Читать «Большое сочинение про бабушку» онлайн - страница 14

Ольга Валерьевна Колпакова

— Это — «гусиные лапки». Этот узор «кудри» называется. А эта «кривонога», или «косматый Ярилко», — и показывает на свастику. — К любой доброй хозяйке зайди, у каждой на полотенце он есть. Родители не гонители, плохому не научат. Это фашисты узор у добрых людей украли и черным цветом раскрасили. А на самом деле это — солнце.

Кто-то в войну спорол такую вышивку, испугался. А моя мама — нет. Не захотела красоту уничтожать. Она ничего не боялась. Никто из русских в деревне во время войны не выходил замуж за немцев. А мама вышла.

— Не бо-ось… — сказал папка и повеселел. Он долго серьёзным быть не мог. И пока чинил маслобойку, всё посмеивался, что очень выгодно женился. Что эта могучая русская женщина даже из костлявых Костылей может масло жать. Мама у меня была высокая, дородная, на голову выше папки.

Я тоже вышивать научилась. Но свастику никогда не вышивала. Хотя это действительно древний знак солнца. Его с каменного века люди рисовали. Когда нашу галактику сфотографировали, оказалось, она на свастику похожа.

А деревья вышитые были не просто деревьями. Это мировое дерево, три мира, три времени: прошедшее, настоящее, будущее. Женщина с поднятыми вверх руками — не барыня, а богиня Макошь. Видишь, что раньше на одежде носили: рассказ про Вселенную. Вот этот ромбик, что ты сейчас шьёшь, — поле. А если точки в серединке — поле засеяно.

Сомов потом один к нам приходил. А что он скажет, если у него бабушка такие же узоры вышивала. Это у Костыля вся семья безрукая была, ничего не умели, вот и жили бедно — даже бани у них не было. Им раздолье пришло, когда разрешили наган в руки брать да по чужим амбарам шарить. Руки у Костыля всегда грязные были. Говорили, что он свои кирзовые сапоги никогда не снимает. И что ногти у него на ногах так выросли, что за стельку загнулись, и он даже если захочет, сапоги снять не сможет. Смеялись. Над всем, что страшно было или гадко, старались смеяться. Жилось трудно, но весело. Песни по вечерам пели. Телевизоров не было, так выходили на улицу после работы и пели. Сейчас разве что пьяный на улице запоёт.

Я боюсь, вдруг бабушка сейчас запоёт? Мне как-то неловко, когда она поёт. Песни у бабушки грустные, мне не нравятся.
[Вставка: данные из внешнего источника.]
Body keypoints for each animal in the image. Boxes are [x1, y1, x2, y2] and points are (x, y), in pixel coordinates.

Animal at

И я поскорее спрашиваю:

— Бабуль, а скоро пироги будут или хотя бы бутерброд с маслом?

Но бабушка горячий пирог мне не даёт — он сначала отдохнуть должен после духовки. Тогда я достаю масло. Хорошо, что не надо его сбивать, — вот оно, в маслёнке.
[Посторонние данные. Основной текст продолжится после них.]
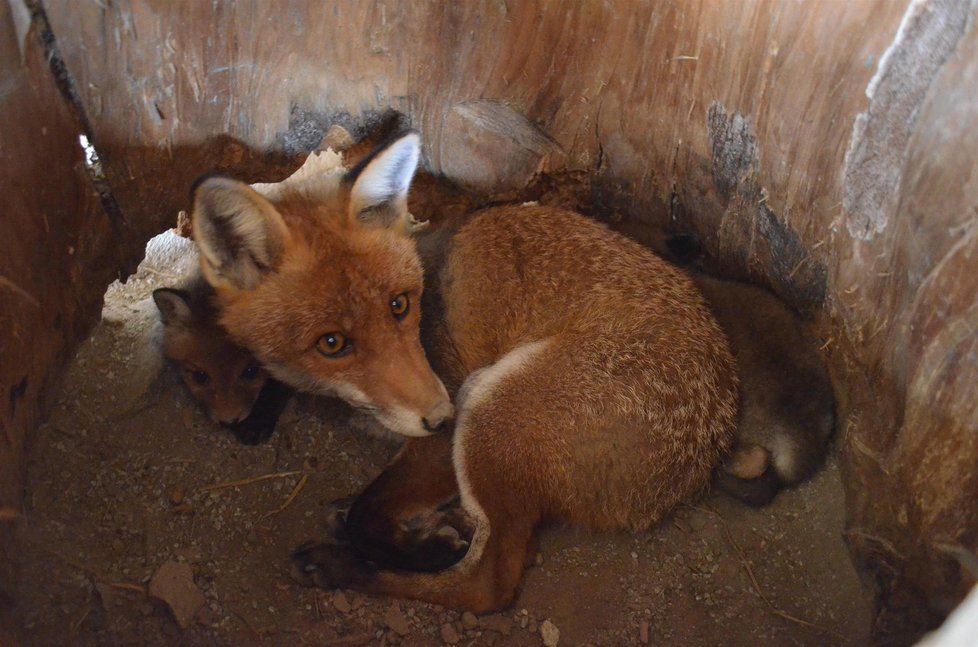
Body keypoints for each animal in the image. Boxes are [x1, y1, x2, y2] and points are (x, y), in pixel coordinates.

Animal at [191, 133, 736, 612]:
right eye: (332, 343)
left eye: (399, 305)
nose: (441, 413)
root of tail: (696, 467)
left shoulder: (440, 426)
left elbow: (370, 515)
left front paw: (418, 548)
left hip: (490, 406)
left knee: (487, 587)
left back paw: (347, 564)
— А самодельное масло вкуснее? — спрашиваю я.

— Нет, оно солёное было, — отвечает бабушка, вздыхая. — Чтобы лучше хранилось, его с солью делали. И мы всегда посыпали его сверху сахаром. Когда сахар был.
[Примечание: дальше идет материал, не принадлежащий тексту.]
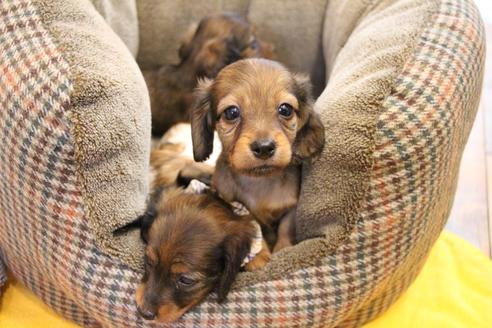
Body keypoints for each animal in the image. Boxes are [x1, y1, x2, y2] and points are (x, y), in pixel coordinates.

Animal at [190, 58, 324, 251]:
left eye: (285, 109)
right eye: (231, 112)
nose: (264, 148)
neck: (260, 181)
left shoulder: (291, 208)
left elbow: (286, 228)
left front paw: (282, 249)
Мне масло вдруг тоже начинает казаться солёным. Я посыпаю его сахаром.

Пироги отдыхают, а мне не до отдыха. Нужно уборку в комнате делать — я её всегда напоследок оставляю. Не люблю прибираться… Не понимаю, откуда все эти разбросанные вещи берутся… Бабушка мне в комнате убираться не помогает — у неё от этого сердце болит. Когда я всякий мусор в пакет пихаю, а потом выбрасываю. Бабушка экономить привыкла, и ей жалко старые вещи выбрасывать.